Thursday, August 20, 2009

Why Pudge won't budge


Ivan Rodriguez is clearly in the nomad stage of his career. He was traded in midseason last year (Detroit to Yankees), after which he went deep into spring training before finding a team to sign with (Houston). And he was traded again this week, this time to his original team, the Texas Rangers.

If you take Pudge's career at face value, he has a real strong case for the title of greatest catcher ever.

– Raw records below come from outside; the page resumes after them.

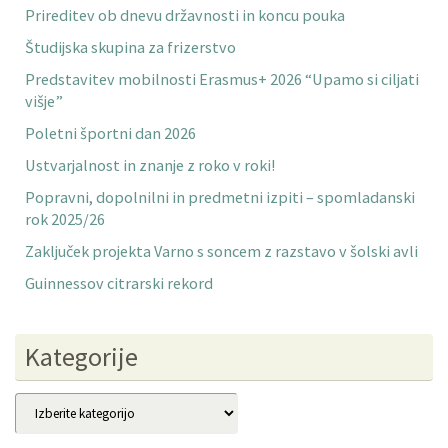
Prireditev ob dnevu državnosti in koncu pouka
Študijska skupina za frizerstvo
Predstavitev mobilnosti Erasmus+ 2026 “Upamo si ciljati
višje”
Poletni športni dan 2026
Ustvarjalnost in znanje z roko v roki!
Popravni, dopolnilni in predmetni izpiti – spomladanski
rok 2025/26
Zaključek projekta Varno s soncem z razstavo v šolski avli
Guinnessov citrarski rekord
Kategorije
Kategorije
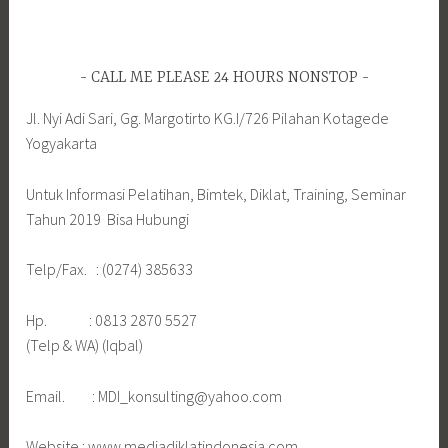
CALL ME PLEASE 24 HOURS NONSTOP
Jl. Nyi Adi Sari, Gg. Margotirto KG.I/726 Pilahan Kotagede
Yogyakarta
Untuk Informasi Pelatihan, Bimtek, Diklat, Training, Seminar
Tahun 2019 Bisa Hubungi
Telp/Fax. : (0274) 385633
Hp. : 0813 2870 5527
(Telp & WA) (Iqbal)
Email. : MDI_konsulting@yahoo.com
Website : www.mediadiklatindonesia.com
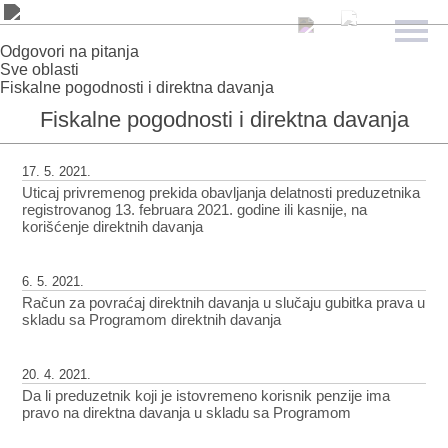
Odgovori na pitanja
Sve oblasti
Fiskalne pogodnosti i direktna davanja
Fiskalne pogodnosti i direktna davanja
17. 5. 2021.
Uticaj privremenog prekida obavljanja delatnosti preduzetnika
registrovanog 13. februara 2021. godine ili kasnije, na
korišćenje direktnih davanja
6. 5. 2021.
Račun za povraćaj direktnih davanja u slučaju gubitka prava u
skladu sa Programom direktnih davanja
20. 4. 2021.
Da li preduzetnik koji je istovremeno korisnik penzije ima
pravo na direktna davanja u skladu sa Programom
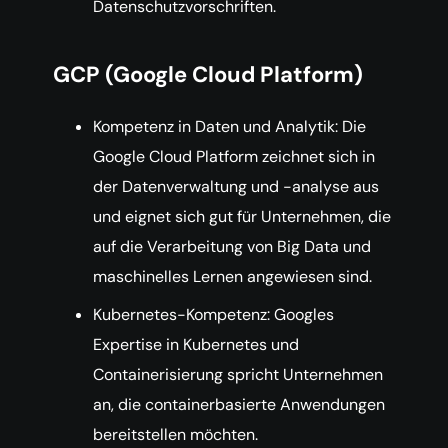
Datenschutzvorschriften.
GCP (Google Cloud Platform)
Kompetenz in Daten und Analytik: Die
Google Cloud Platform zeichnet sich in
der Datenverwaltung und -analyse aus
und eignet sich gut für Unternehmen, die
auf die Verarbeitung von Big Data und
maschinelles Lernen angewiesen sind.
Kubernetes-Kompetenz: Googles
Expertise in Kubernetes und
Containerisierung spricht Unternehmen
an, die containerbasierte Anwendungen
bereitstellen möchten.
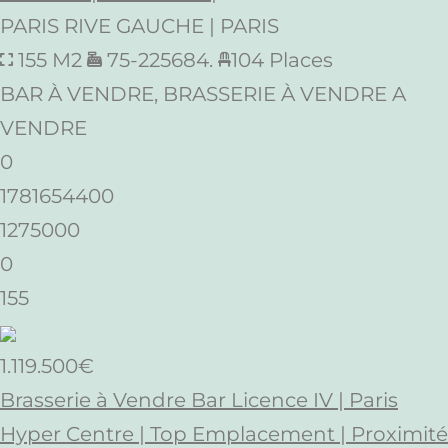
PARIS RIVE GAUCHE | PARIS
155 M2
75-225684.
104 Places
BAR À VENDRE, BRASSERIE À VENDRE A
VENDRE
0
1781654400
1275000
0
155
1.119.500€
Brasserie à Vendre Bar Licence IV | Paris
Hyper Centre | Top Emplacement | Proximité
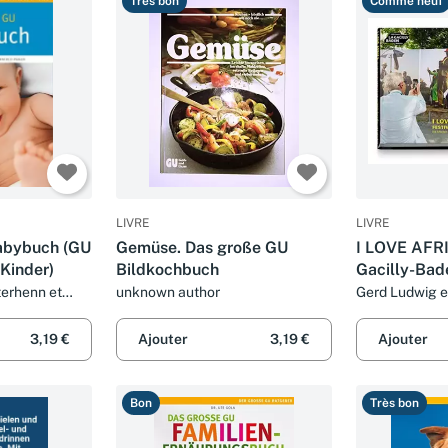
Très bon
Comme neuf
LIVRE
LIVRE
abybuch (GU
Gemüse. Das große GU
I LOVE AFRI
Kinder)
Bildkochbuch
Gacilly-Bad
die Arbeiten
terhenn et
unknown author
Gerd Ludwig e
Residence E
und Gerd L
3,19 €
Ajouter
3,19 €
Ajouter
Bon
Très bon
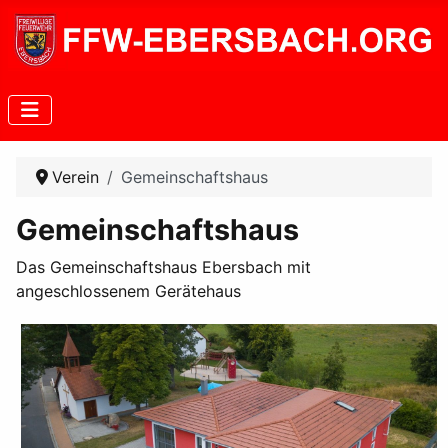
Verein
Gemeinschaftshaus
Gemeinschaftshaus
Das Gemeinschaftshaus Ebersbach mit
angeschlossenem Gerätehaus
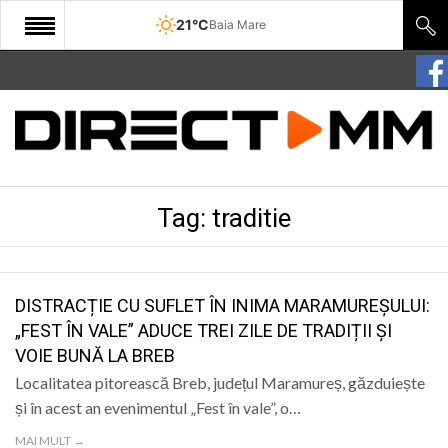
21°C
Baia Mare
START
COMUNITATE
EDITORIAL
Tag:
traditie
CULTURA
ECONOMIE
SANATATE
DISTRACȚIE CU SUFLET ÎN INIMA MARAMUREȘULUI:
„FEST ÎN VALE” ADUCE TREI ZILE DE TRADIȚII ȘI
SPORT
VOIE BUNĂ LA BREB
SPECIAL
Localitatea pitorească Breb, județul Maramureș, găzduiește
și în acest an evenimentul „Fest în vale”, o…
POLITIC
MAI MULT →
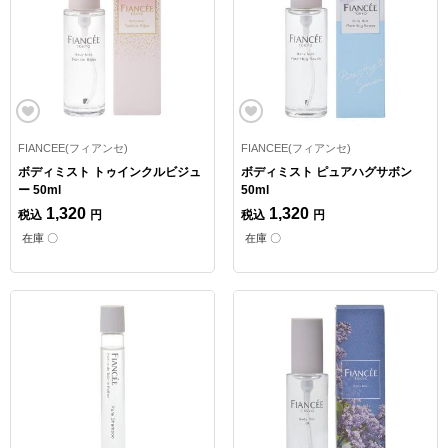
FIANCEE(フィアンセ)
FIANCEE(フィアンセ)
ボディミスト トゥインクルビジュ
ボディミスト ピュアハグサボン
ー 50ml
50ml
1,320
1,320
税込
円
税込
円
在庫 〇
在庫 〇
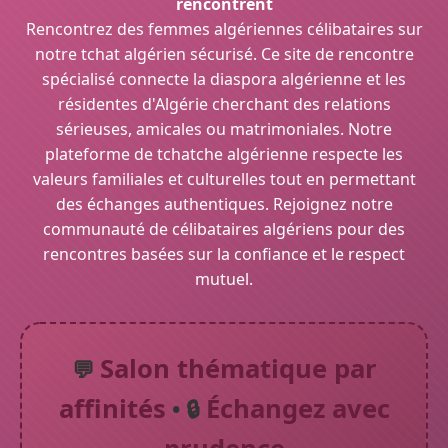
rencontrent
Rencontrez des femmes algériennes célibataires sur
notre tchat algérien sécurisé. Ce site de rencontre
spécialisé connecte la diaspora algérienne et les
résidentes d'Algérie cherchant des relations
sérieuses, amicales ou matrimoniales. Notre
plateforme de tchatche algérienne respecte les
valeurs familiales et culturelles tout en permettant
des échanges authentiques. Rejoignez notre
communauté de célibataires algériens pour des
rencontres basées sur la confiance et le respect
mutuel.
Salon thématique par
💬
affinités
Échangez avec
• 🔒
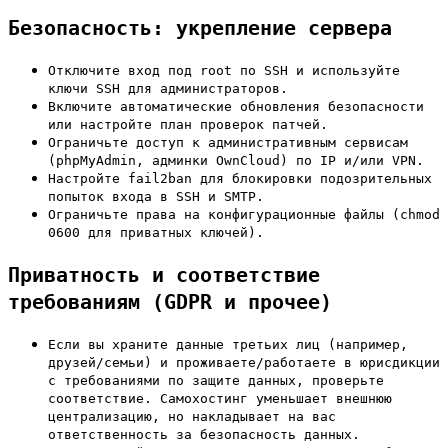
Безопасность: укрепление сервера
Отключите вход под root по SSH и используйте
ключи SSH для администраторов.
Включите автоматические обновления безопасности
или настройте план проверок патчей.
Ограничьте доступ к административным сервисам
(phpMyAdmin, админки OwnCloud) по IP и/или VPN.
Настройте fail2ban для блокировки подозрительных
попыток входа в SSH и SMTP.
Ограничьте права на конфигурационные файлы (chmod
0600 для приватных ключей).
Приватность и соответствие
требованиям (GDPR и прочее)
Если вы храните данные третьих лиц (например,
друзей/семьи) и проживаете/работаете в юрисдикции
с требованиями по защите данных, проверьте
соответствие. Самохостинг уменьшает внешнюю
централизацию, но накладывает на вас
ответственность за безопасность данных.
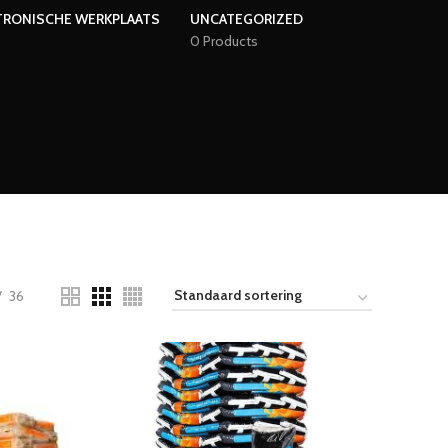
TRONISCHE WERKPLAATS
UNCATEGORIZED
0 Products
36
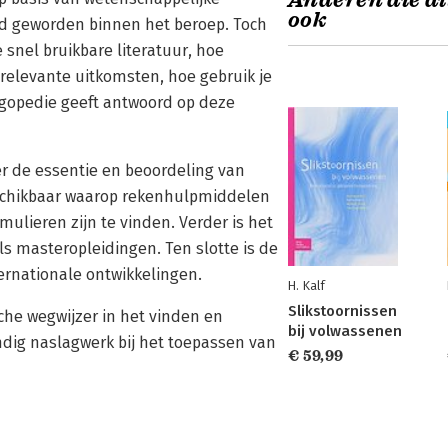
Anderen die di
ook
ed geworden binnen het beroep. Toch
 snel bruikbare literatuur, hoe
h relevante uitkomsten, hoe gebruik je
ogopedie geeft antwoord op deze
er de essentie en beoordeling van
beschikbaar waarop rekenhulpmiddelen
lieren zijn te vinden. Verder is het
ls masteropleidingen. Ten slotte is de
ernationale ontwikkelingen.
H. Kalf
Slikstoornissen
he wegwijzer in het vinden en
bij volwassenen
ndig naslagwerk bij het toepassen van
€ 59,99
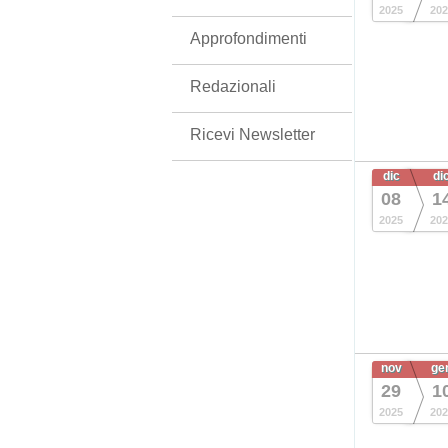
2025
202
Approfondimenti
Redazionali
Ricevi Newsletter
dic
di
08
1
2025
202
nov
ge
29
1
2025
202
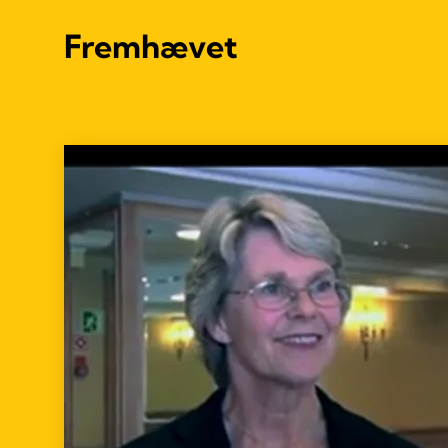
Fremhævet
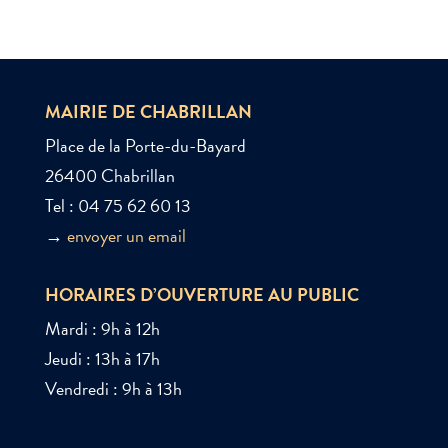
MAIRIE DE CHABRILLAN
Place de la Porte-du-Bayard
26400 Chabrillan
Tel : 04 75 62 60 13
→
envoyer un email
HORAIRES D’OUVERTURE AU PUBLIC
Mardi : 9h à 12h
Jeudi : 13h à 17h
Vendredi : 9h à 13h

A lifetime .300 hitter with more than 300 home runs; 13 Gold Gloves; an MVP Award (1999); 14 All-Star teams ...

But this isn't so much about where he ranks among the all time greats, but about what he is now — which is a backup.

Consider this paragraph from the Fort Worth paper's game story from Wednesday's game with the Twins:

Despite (Rodriguez's) exploits Wednesday, Taylor Teagarden is still the No. 1 catcher. Rodriguez will be back on the bench for today’s series finale. (Manager Ron) Washington started him with Kevin Millwood because Millwood calls his own pitches and is a veteran.

What an indictment. Pudge has caught more than 2,200 major league games — more than anybody in history. Teagarden is a rookie with 51 games caught. But the Rangers trust Teagarden's calls more.

Rodriguez is not the first great catcher to decide it's worth it to hang on as a No. 2. Gary Carter stuck around for four years as a reserve, Ted Simmons for three years. I suspect the writers held their hang-around years against them when the Hall of Fame balloting rolled around for each (Carter eventually got in, Simmons not).

I wonder if Rodriguez has his eye on what would be a unique accomplishment: 3,000 hits. Nobody who spent the bulk of his career as a catcher ever reached that milestone. (Craig Biggio was a catcher for four seasons at the start of his career, 428 games total.) Pudge needs 310 hits to get there. It won't be easy, but he's "only" 37.

A hard-used 37.

1 comment:

  1. Pudge is no dummy.

    There comes a time in the life of everyone who does a physical job when he realizes he can't perform quite like he used to. You can quit, or you can hang on for a while. Pudge has reason to hang on.